Portanto, continue a leitura para entender o que é câncer ósseo, sintomas, causas, prevenção, diagnóstico, principais tipos, entre outros fatores envolvendo a doença.
Como destacado no começo da nossa conversa, o câncer é uma doença caracterizada pelo crescimento descontrolado e anormal de células no corpo. Normalmente, as células crescem, se dividem e morrem conforme necessário para o funcionamento saudável do organismo.1
No entanto, no quadro de câncer, esse processo é perturbado, de modo que as células anormais se multiplicam sem controle e não morrem quando deveriam.

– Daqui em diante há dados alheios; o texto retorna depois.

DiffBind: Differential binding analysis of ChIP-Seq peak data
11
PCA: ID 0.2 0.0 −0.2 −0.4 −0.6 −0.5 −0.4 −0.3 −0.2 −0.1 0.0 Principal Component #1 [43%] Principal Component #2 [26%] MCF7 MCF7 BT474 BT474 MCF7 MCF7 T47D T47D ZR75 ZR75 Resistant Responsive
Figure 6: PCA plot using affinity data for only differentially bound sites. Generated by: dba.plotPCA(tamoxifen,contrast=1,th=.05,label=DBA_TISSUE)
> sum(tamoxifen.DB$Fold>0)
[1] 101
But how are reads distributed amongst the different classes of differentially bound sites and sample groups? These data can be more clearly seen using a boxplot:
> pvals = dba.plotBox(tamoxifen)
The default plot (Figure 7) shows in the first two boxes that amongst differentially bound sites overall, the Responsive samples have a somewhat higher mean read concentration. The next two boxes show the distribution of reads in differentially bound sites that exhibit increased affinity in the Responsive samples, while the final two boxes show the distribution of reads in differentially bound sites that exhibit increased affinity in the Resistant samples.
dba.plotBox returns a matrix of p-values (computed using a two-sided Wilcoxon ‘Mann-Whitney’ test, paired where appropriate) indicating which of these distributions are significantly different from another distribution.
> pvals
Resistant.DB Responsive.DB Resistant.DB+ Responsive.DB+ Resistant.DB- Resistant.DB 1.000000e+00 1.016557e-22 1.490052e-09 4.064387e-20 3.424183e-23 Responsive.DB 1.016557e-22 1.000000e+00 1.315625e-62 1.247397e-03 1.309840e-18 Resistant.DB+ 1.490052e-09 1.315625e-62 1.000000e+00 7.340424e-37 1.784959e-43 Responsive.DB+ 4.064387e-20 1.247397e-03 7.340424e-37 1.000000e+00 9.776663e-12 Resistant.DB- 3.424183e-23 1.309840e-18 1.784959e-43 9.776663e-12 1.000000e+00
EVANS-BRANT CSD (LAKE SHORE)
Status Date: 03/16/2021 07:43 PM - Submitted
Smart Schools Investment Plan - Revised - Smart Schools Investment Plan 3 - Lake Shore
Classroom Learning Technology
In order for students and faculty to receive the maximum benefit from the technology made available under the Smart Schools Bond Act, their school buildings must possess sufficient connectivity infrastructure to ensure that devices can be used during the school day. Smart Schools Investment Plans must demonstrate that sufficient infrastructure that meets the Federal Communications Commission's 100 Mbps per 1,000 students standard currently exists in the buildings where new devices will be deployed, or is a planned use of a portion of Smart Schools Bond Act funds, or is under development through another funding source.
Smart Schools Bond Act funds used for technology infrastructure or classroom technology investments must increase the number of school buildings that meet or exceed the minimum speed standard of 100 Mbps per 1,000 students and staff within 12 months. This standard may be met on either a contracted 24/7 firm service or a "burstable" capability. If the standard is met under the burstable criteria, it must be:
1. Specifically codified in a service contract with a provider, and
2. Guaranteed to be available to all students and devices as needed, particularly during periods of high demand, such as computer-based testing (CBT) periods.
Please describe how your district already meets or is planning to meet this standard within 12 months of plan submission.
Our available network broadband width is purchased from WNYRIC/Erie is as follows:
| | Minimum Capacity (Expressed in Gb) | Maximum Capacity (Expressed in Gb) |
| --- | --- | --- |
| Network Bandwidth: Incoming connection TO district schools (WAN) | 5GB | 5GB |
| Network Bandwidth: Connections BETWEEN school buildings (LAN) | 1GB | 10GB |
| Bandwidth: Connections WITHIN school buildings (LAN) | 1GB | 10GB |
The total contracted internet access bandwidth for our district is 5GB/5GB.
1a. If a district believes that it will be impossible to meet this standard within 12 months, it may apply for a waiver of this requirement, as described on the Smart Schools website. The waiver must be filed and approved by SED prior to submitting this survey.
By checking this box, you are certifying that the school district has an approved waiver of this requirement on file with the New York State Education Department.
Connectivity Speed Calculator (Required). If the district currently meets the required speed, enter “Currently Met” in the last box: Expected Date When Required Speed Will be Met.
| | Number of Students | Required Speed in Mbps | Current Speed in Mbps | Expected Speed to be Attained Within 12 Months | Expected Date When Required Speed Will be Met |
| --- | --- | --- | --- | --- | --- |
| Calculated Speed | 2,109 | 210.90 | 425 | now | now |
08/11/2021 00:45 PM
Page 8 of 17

À medida que ocorre essa multiplicação, elas podem prejudicar o funcionamento normal do corpo.1
É importante notar que o câncer é uma condição complexa e que há muitos tipos diferentes da doença, cada um com suas próprias características e formas de tratamento.1
Um sarcoma é um tipo de câncer que se origina em células mesenquimais3, como as dos vasos sanguíneos, tecidos conjuntivos e tecidos linfáticos.4 De modo geral, existem dois tipos principais da doença: sarcoma de tecido mole e sarcoma ósseo primário.3
Eles podem se apresentar de várias formas e podem exigir diferentes abordagens de estadiamento e tratamento, dependendo de sua localização e estágio.3
O sarcoma ósseo é um tipo raro de câncer que se origina nos ossos e nas cartilagens. Ele geralmente se apresenta como um caroço doloroso nos membros, sendo os locais mais comuns de desenvolvimento ao redor dos joelhos, nos punhos, nos ombros e na pelve.5
É importante destacar que o sarcoma ósseo difere do câncer ósseo secundário, que é o câncer que se espalha para os ossos após se desenvolver em outra parte do corpo.5
Agora, é hora de você entender mais sobre cada um dos tipos de sarcomas ósseos. Afinal, eles têm características diferentes, e parte do processo de conviver com o câncer envolve compreendê-lo. Confira!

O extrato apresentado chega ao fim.